## Required work
1. Answer these questions about the post on war poetry:
(a) In which service is Andrea Goldstein an officer?
(b) What is the full title behind the abbreviation MOA21CWPL?
(c) How many individual poetry titles on 21st century wars does that list include?
2. Carry on the post about inclusiveness in war poetry, picking up after its final sentence.

## Reading passage
◆ ◆ ◆

Today's hip-pocket soap box is about how war poetry could be more inclusive!
U.S. Navy officer and fellow military writer Andrea Goldstein (@AN_Goldstein) asked recently on Twitter:
In 17 years, why is it that the post- 9/11 "warrior-poets", vets who earn well-deserved critical & popular acclaim are all white men? Women & [People of Color] are writing—and writing beautifully.Goldstein's query echoes those generated by an on-going personal poetry project of mine, light-heartedly titled the MOA21CWPL—the "Mother of All 21st Century War Poetry Lists." Of more than 40 individual poetry titles that regard 21st century wars in Iraq, Afghanistan, and elsewhere, only a handful are by women who have served in uniform.
Who gets published? Whose story is considered "credible"? Whose is considered marketable?
That's not necessarily to say that women and poets of color aren't generating poetry—but that such poetry seems difficult to locate in concentration. In collection. In books of their own.

◆ ◆ ◆

## Listed records
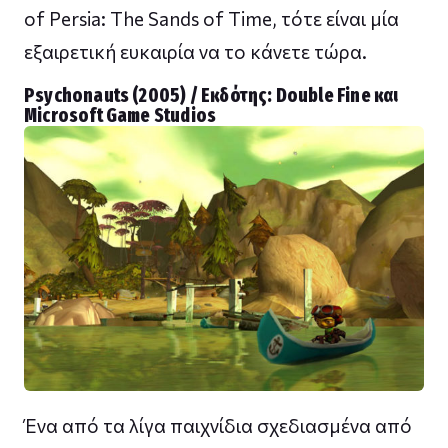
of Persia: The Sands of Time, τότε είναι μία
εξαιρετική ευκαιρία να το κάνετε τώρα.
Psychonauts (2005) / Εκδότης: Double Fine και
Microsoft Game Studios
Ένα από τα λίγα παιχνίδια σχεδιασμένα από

◆ ◆ ◆

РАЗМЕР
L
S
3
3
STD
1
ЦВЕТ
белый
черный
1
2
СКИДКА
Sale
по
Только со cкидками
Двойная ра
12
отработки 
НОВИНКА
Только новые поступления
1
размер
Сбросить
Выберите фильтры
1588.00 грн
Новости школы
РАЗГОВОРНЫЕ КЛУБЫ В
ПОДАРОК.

◆ ◆ ◆

## Answers to each task
1.
(a) The U.S. Navy.
(b) The "Mother of All 21st Century War Poetry Lists."
(c) More than 40.

2.
Criteria for inclusion on the MOA21CWPL may be skewing the results in favor of male, white, middle-class, officer-centered voices. Potential reasons include, but are not limited to:
- These listings are "published" (print and/or on-line) collections or anthologies. A typical collection comprises an estimated 50 or more individual poems. Collections and anthologies are "literary" venues that are traditionally white, and are often based on college campuses and in MFA programs.
- They are published as written forms, rather than spoken, video, audio, or other, alternative poetic forms and formats.
Personal anecdote: I didn't realize that I had enough poems for a collection of my own, until someone asked me to put together some of the works I'd sent to Veterans Writing Project and other outlets. A folder of print-outs became a binder; the binder became a manuscript; the manuscript became "Welcome to FOB Haiku: War Poems from Inside the Wire" (2015). I've been gratified at its reception by readers, and hope that it might inspire others to do likewise. Just because I wasn't a grunt, didn't mean that people didn't want to hear my story.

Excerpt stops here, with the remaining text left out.